Heterozygotes ( $2pq$ ) = $2 \times 0.7 \times 0.3 = 0.42$ .
Number of carriers = $0.42 \times 10000 = 4200$ . [2]

14.
(a) The proportion of individuals with a specific genotype who express the associated phenotype. [1]
(b) Other genes (modifier genes) may affect limb development [1]. Environmental factors like temperature or nutrient availability during embryonic development may influence expression [1]. [2]

15.
(a) Female $X^r X^r$ x Male $X^R Y$ .
Daughters: $X^R X^r$ (Red eyes).

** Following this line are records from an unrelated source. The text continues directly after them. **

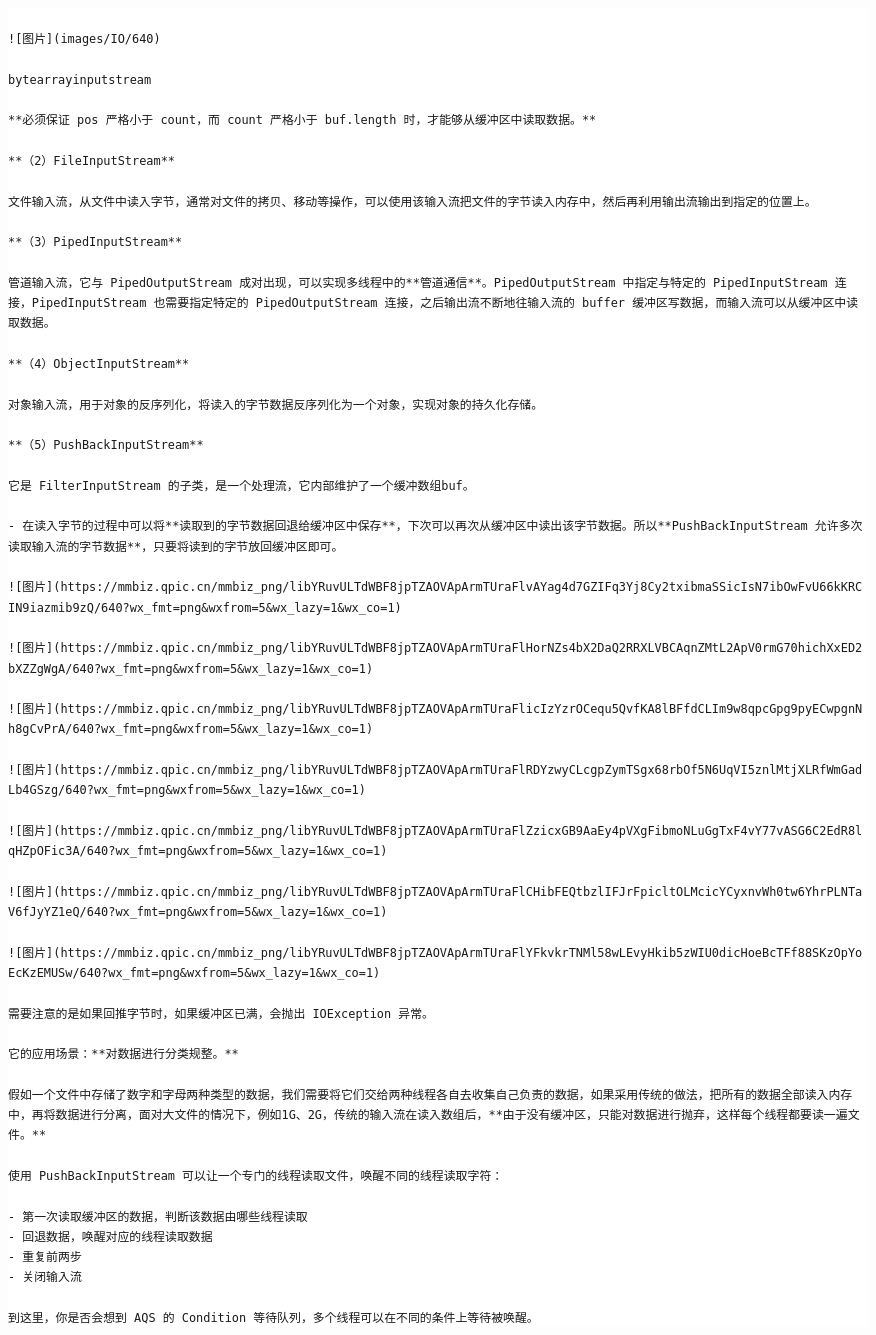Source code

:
   ```

![图片](images/IO/640)

bytearrayinputstream

**必须保证 pos 严格小于 count，而 count 严格小于 buf.length 时，才能够从缓冲区中读取数据。**

**（2）FileInputStream**

文件输入流，从文件中读入字节，通常对文件的拷贝、移动等操作，可以使用该输入流把文件的字节读入内存中，然后再利用输出流输出到指定的位置上。

**（3）PipedInputStream**

管道输入流，它与 PipedOutputStream 成对出现，可以实现多线程中的**管道通信**。PipedOutputStream 中指定与特定的 PipedInputStream 连接，PipedInputStream 也需要指定特定的 PipedOutputStream 连接，之后输出流不断地往输入流的 buffer 缓冲区写数据，而输入流可以从缓冲区中读取数据。

**（4）ObjectInputStream**

对象输入流，用于对象的反序列化，将读入的字节数据反序列化为一个对象，实现对象的持久化存储。

**（5）PushBackInputStream**

它是 FilterInputStream 的子类，是一个处理流，它内部维护了一个缓冲数组buf。

- 在读入字节的过程中可以将**读取到的字节数据回退给缓冲区中保存**，下次可以再次从缓冲区中读出该字节数据。所以**PushBackInputStream 允许多次读取输入流的字节数据**，只要将读到的字节放回缓冲区即可。

![图片](https://mmbiz.qpic.cn/mmbiz_png/libYRuvULTdWBF8jpTZAOVApArmTUraFlvAYag4d7GZIFq3Yj8Cy2txibmaSSicIsN7ibOwFvU66kKRCIN9iazmib9zQ/640?wx_fmt=png&wxfrom=5&wx_lazy=1&wx_co=1)

![图片](https://mmbiz.qpic.cn/mmbiz_png/libYRuvULTdWBF8jpTZAOVApArmTUraFlHorNZs4bX2DaQ2RRXLVBCAqnZMtL2ApV0rmG70hichXxED2bXZZgWgA/640?wx_fmt=png&wxfrom=5&wx_lazy=1&wx_co=1)

![图片](https://mmbiz.qpic.cn/mmbiz_png/libYRuvULTdWBF8jpTZAOVApArmTUraFlicIzYzrOCequ5QvfKA8lBFfdCLIm9w8qpcGpg9pyECwpgnNh8gCvPrA/640?wx_fmt=png&wxfrom=5&wx_lazy=1&wx_co=1)

![图片](https://mmbiz.qpic.cn/mmbiz_png/libYRuvULTdWBF8jpTZAOVApArmTUraFlRDYzwyCLcgpZymTSgx68rbOf5N6UqVI5znlMtjXLRfWmGadLb4GSzg/640?wx_fmt=png&wxfrom=5&wx_lazy=1&wx_co=1)

![图片](https://mmbiz.qpic.cn/mmbiz_png/libYRuvULTdWBF8jpTZAOVApArmTUraFlZzicxGB9AaEy4pVXgFibmoNLuGgTxF4vY77vASG6C2EdR8lqHZpOFic3A/640?wx_fmt=png&wxfrom=5&wx_lazy=1&wx_co=1)

![图片](https://mmbiz.qpic.cn/mmbiz_png/libYRuvULTdWBF8jpTZAOVApArmTUraFlCHibFEQtbzlIFJrFpicltOLMcicYCyxnvWh0tw6YhrPLNTaV6fJyYZ1eQ/640?wx_fmt=png&wxfrom=5&wx_lazy=1&wx_co=1)

![图片](https://mmbiz.qpic.cn/mmbiz_png/libYRuvULTdWBF8jpTZAOVApArmTUraFlYFkvkrTNMl58wLEvyHkib5zWIU0dicHoeBcTFf88SKzOpYoEcKzEMUSw/640?wx_fmt=png&wxfrom=5&wx_lazy=1&wx_co=1)

需要注意的是如果回推字节时，如果缓冲区已满，会抛出 IOException 异常。

它的应用场景：**对数据进行分类规整。**

假如一个文件中存储了数字和字母两种类型的数据，我们需要将它们交给两种线程各自去收集自己负责的数据，如果采用传统的做法，把所有的数据全部读入内存中，再将数据进行分离，面对大文件的情况下，例如1G、2G，传统的输入流在读入数组后，**由于没有缓冲区，只能对数据进行抛弃，这样每个线程都要读一遍文件。**

使用 PushBackInputStream 可以让一个专门的线程读取文件，唤醒不同的线程读取字符：

- 第一次读取缓冲区的数据，判断该数据由哪些线程读取
- 回退数据，唤醒对应的线程读取数据
- 重复前两步
- 关闭输入流

到这里，你是否会想到 AQS 的 Condition 等待队列，多个线程可以在不同的条件上等待被唤醒。
  ```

Sons: $X^r Y$ (White eyes).
Phenotypes: All females red-eyed, all males white-eyed. [2]
(b) F1 Female $X^R X^r$ x F1 Male $X^r Y$ .
Offspring:
$X^R X^r$ (Red Female)
$X^r X^r$ (White Female)
$X^R Y$ (Red Male)
$X^r Y$ (White Male)
Ratio: 1 Red Female : 1 White Female : 1 Red Male : 1 White Male. [2]

16.
(a) Enzyme activity increases with temperature up to an optimum (35°C) [1], then decreases rapidly/denatures at higher temperatures [1]. [2]
(b) The enzyme is temperature-sensitive [1]. Extremities (ears, nose, feet) are cooler than the body core [1]. At lower temperatures, the enzyme is active and produces melanin (black fur) [1]. At higher body core temperatures, the enzyme is inactive/denatured, so no melanin is produced (white fur) [1]. [3]

17.
(a) Different mutations may affect the protein structure/function to different extents [1]. Some may prevent protein folding, others may reduce channel conductivity, others may prevent trafficking to the membrane [1]. This leads to varying residual function and symptom severity [1]. [3]
(b) Method: Use of a viral vector (e.g., adenovirus) to deliver the gene via inhalation/aerosol [1].
Ethical concern: Risk of immune response to the vector [1] or insertional mutagenesis (activating oncogenes) [1]. Discussion of long-term safety vs immediate benefit [1]. [4]

18.
(a) Recessive epistasis [1].
(b)
Cross $AaBb \times AaBb$ .
9 $A-B-$ (Purple)
3 $A-bb$ (Red)
3 $aaB-$ (White)
1 $aabb$ (White)
Phenotypes:
Purple: 9
Red: 3
White: $3+1=4$
Ratio: 9 Purple : 3 Red : 4 White. [4]

19.
(a) Mitochondria in the zygote come from the cytoplasm of the egg cell [1]. Sperm mitochondria are generally degraded or do not enter the egg [1]. [2]
(b) Probability is 100% (or 1) for all children [1]. Because the mother passes her mitochondria to all offspring [1]. Mitochondrial diseases are maternally inherited [1]. [3]

20.
Advantages:

Short generation time allows study of many generations quickly [1].
Large number of offspring provides statistically significant data [1].
Easier to control environmental variables (diet, temperature) than in humans [1].
Ethical: Fewer ethical restrictions on breeding and genetic manipulation compared to humans [1].
Many genes are conserved (homologous) between model organisms and humans, allowing insights into human disease [1].

Disadvantages:

Differences in physiology/metabolism may limit direct application to humans [1].
Complex human traits (e.g., behaviour, cognition) may not be fully modelled in simple organisms [1].

Quality of Explanation:

Clear structure comparing advantages and disadvantages.
Specific examples (e.g., Drosophila eye colour vs human genetic disease).
Balanced argument.
[6]
(Marking: 1 mark per valid point, up to 6. Must include at least one advantage and one disadvantage.)